Liang Dong held up a clear plastic cube, an inch or so across, just big enough to hold 10 to 20 tiny seeds.
Using sophisticated sensors and software, researchers can precisely control the light, temperature, humidity, and carbon dioxide inside that cube.
Dong—an Iowa State University assistant professor of electrical and computer engineering and of chemical and biological engineering—calls it a “microsystem instrument.” Put hundreds of those cubes together and researchers can simultaneously grow thousands of seeds and seedlings in different conditions and see what happens. How, for example, do the plants react when it is hot and dry? Or carbon dioxide levels change? Or light intensity is adjusted very slightly?
The instrument designed and built by Dong’s research group will keep track of all that by using a robotic arm to run a camera over the cubes and take thousands of images of the growing seeds and seedlings.
Plant scientists will use the images to analyze the plants’ observable characteristics—the leaf color, the root development, the shoot size. All those observations are considered a plant’s phenotype. And while plant scientists understand plant genetics very well, Dong says they don’t have a lot of data about how genetics and environment combine to influence phenotype.
Dong’s instrument will provide researchers with lots of data—too much for scientists to easily sort and analyze. That’s a problem known as big data. And it’s increasingly common in the biological sciences.
“We’re seeing a proliferation of new instruments in the biological sciences,” says Srinivas Aluru, the Ross Martin Mehl and Marylyne Munas Mehl Professor of Computer Engineering at Iowa State. “And the rate of data collection is increasing. So we have to have a solution to analyze all this data.”

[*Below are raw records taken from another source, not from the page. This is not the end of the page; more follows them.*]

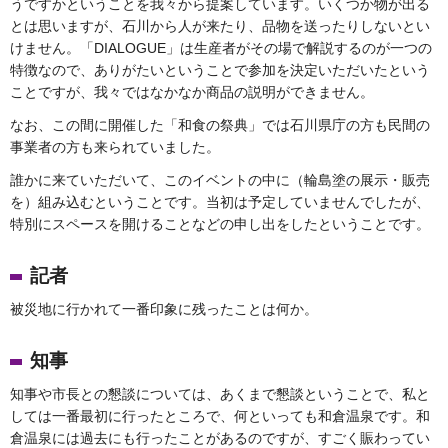
うですかということを我々から提案しています。いくつか物が出る
とは思いますが、石川から人が来たり、品物を送ったりしないとい
けません。「DIALOGUE」は生産者がその場で解説するのが一つの
特徴なので、ありがたいということで参加を決定いただいたという
ことですが、我々ではなかなか商品の説明ができません。
なお、この間に開催した「和食の祭典」では石川県庁の方も民間の
事業者の方も来られていました。
誰かに来ていただいて、このイベントの中に（輪島塗の展示・販売
を）組み込むということです。当初は予定していませんでしたが、
特別にスペースを開けることなどの申し出をしたということです。
記者
被災地に行かれて一番印象に残ったことは何か。
知事
知事や市長との懇談については、あくまで懇談ということで、私と
しては一番最初に行ったところで、何といっても和倉温泉です。和
倉温泉には過去にも行ったことがあるのですが、すごく賑わってい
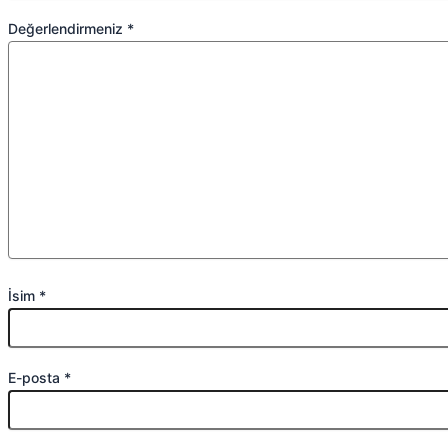
Değerlendirmeniz
*
İsim
*
E-posta
*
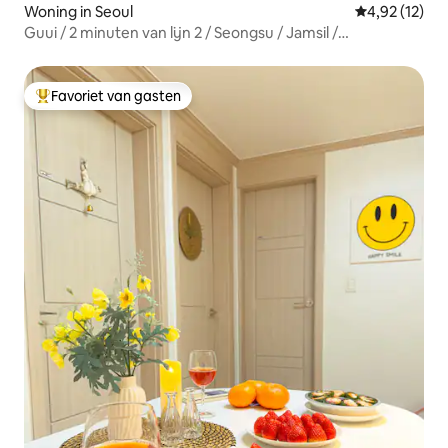
Woning in Seoul
Gemiddelde be
4,92 (12)
Guui / 2 minuten van lijn 2 / Seongsu / Jamsil /
Dongdaemun / Lotte World / Lotte Tower / 2 kamers / 3
bedden / 5 personen
Favoriet van gasten
Topfavoriet van gasten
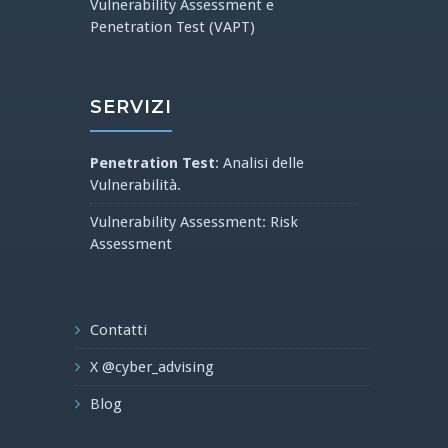
Vulnerability Assessment e
Penetration Test (VAPT)
SERVIZI
Penetration Test
: Analisi delle
Vulnerabilità.
Vulnerability Assessment: Risk
Assessment
Contatti
X @cyber_advising
Blog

Aluru is leading a College of Engineering initiative to build research teams capable of solving big data problems in next-generation DNA sequencing, systems biology, and phenomics. The researchers are developing computing solutions that take advantage of emerging technologies such as cloud computing and high-performance computers. They’re also building partnerships with technology companies such as IBM, Micron, NVIDIA, Illumina Inc., Life Technologies Corp., Monsanto Co., and Roche.
The project is one of the three Dean’s Research Initiatives launched by Jonathan Wickert, former dean of the College of Engineering and currently Iowa State’s senior vice president and provost. The initiatives in high-throughput computational biology, wind energy, and a carbon-negative economy were launched in March 2011 with $500,000 each over three years. That money is to build interdisciplinary, public-private research teams ready to compete for multi-million dollar grants and projects.

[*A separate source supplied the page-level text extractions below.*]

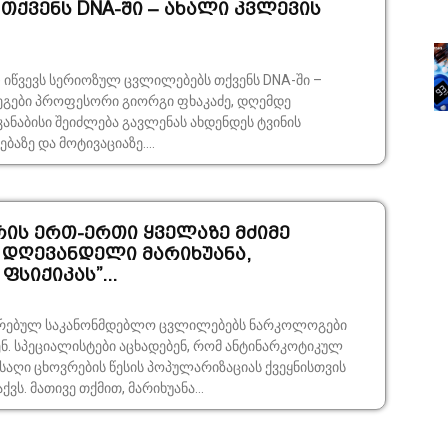
თქვენს DNA-ში – ახალი კვლევის
ა) იწვევს სერიოზულ ცვლილებებს თქვენს DNA-ში –
კაძე, დღემდე
ანაბისი შეიძლება გავლენას ახდენდეს ტვინის
ბაზე და მოტივაციაზე....
რის ერთ-ერთი ყველაზე მძიმე
– დღევანდელი მარიხუანა,
ფსიქიკას”...
ირებულ საკანონმდებლო ცვლილებებს ნარკოლოგები
ნ. სპეციალისტები აცხადებენ, რომ ანტინარკოტიკულ
საღი ცხოვრების წესის პოპულარიზაციას ქვეყნისთვის
ვს. მათივე თქმით, მარიხუანა...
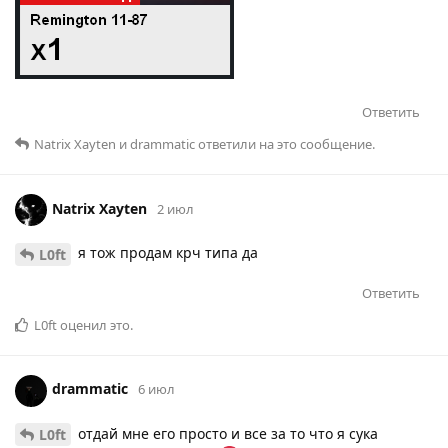
Ответить
Natrix Xayten
и
drammatic
ответили на это сообщение.
Natrix Xayten
2 июл
я тож продам крч типа да
L0ft
Ответить
L0ft
оценил это
.
drammatic
6 июл
отдай мне его просто и все за то что я сука
L0ft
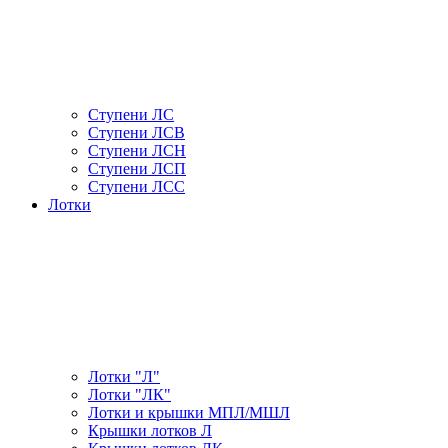
Ступени ЛС
Ступени ЛСВ
Ступени ЛСН
Ступени ЛСП
Ступени ЛСС
Лотки
Лотки "Л"
Лотки "ЛК"
Лотки и крышки МПЛ/МШЛ
Крышки лотков Л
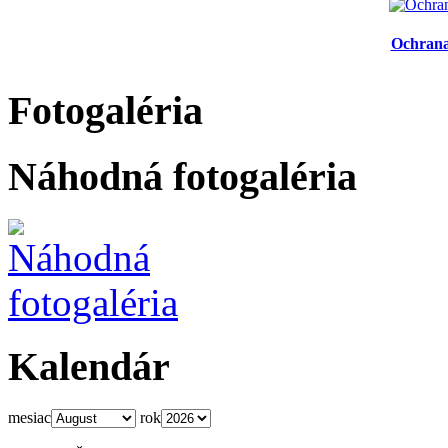
Ochrana
Fotogaléria
Náhodná fotogaléria
Kalendár
mesiac
rok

Patrick Schnable, Iowa State’s Baker Professor of Agronomy and director of the centers for Plant Genomics and Carbon Capturing Crops, remembers when biologists had no interest in working with computer specialists. That was before they tried to work with billions of data points to, say, accurately predict harvests based on plant genotype, soil type and weather conditions.

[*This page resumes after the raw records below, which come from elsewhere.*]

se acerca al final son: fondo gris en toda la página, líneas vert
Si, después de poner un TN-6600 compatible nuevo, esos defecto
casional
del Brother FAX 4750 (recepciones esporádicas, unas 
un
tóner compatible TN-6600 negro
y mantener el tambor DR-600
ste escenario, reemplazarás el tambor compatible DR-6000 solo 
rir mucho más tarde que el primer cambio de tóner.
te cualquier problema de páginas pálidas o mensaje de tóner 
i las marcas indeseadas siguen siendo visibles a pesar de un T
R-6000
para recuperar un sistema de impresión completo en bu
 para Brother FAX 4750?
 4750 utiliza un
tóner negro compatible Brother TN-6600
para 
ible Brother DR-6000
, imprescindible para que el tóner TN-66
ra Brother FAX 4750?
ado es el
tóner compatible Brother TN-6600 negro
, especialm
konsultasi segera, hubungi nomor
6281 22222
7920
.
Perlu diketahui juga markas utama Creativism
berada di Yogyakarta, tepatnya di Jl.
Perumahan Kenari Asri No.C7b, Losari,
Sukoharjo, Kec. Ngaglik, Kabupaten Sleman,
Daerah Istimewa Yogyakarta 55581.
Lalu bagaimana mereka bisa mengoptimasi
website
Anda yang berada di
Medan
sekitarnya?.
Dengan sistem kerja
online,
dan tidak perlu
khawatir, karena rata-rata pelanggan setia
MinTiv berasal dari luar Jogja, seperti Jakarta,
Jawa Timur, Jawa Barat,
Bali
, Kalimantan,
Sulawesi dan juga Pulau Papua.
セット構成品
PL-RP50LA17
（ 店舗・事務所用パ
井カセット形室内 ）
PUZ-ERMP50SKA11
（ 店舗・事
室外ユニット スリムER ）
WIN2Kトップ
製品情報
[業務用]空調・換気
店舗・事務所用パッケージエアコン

“Now we’re getting huge, absolutely huge, data sets,” Schnable says. “There is no way to analyze these data sets without extraordinary computer resources. There’s no way we could do this without the collaboration of engineers.”
To date, the computational biology initiative has attracted $5.5 million for four major research projects. One of the latest grants is a three-year, $2 million award from the BIGDATA program of the National Science Foundation and the National Institutes of Health. The grant will allow Aluru and researchers from Iowa State, Stanford University, Virginia Tech, and the University of Michigan to work together to develop a computing toolbox that helps scientists manage all the data from today’s DNA sequencing instruments.
Aluru says the research initiative helped prepare Iowa State researchers to go after that grant.
“When the BIGDATA call came in, we had the credibility to compete,” he says. “We were already working on leading edge problems and had established relationships with companies.”
The initiative, the grants and the industry partnerships are helping Iowa State faculty and students move to the front of the developing field.
“One computing company wanted to set up a life science research group and it came here for advice,” Aluru says. “Iowa State is known as a big data leader in the biosciences.”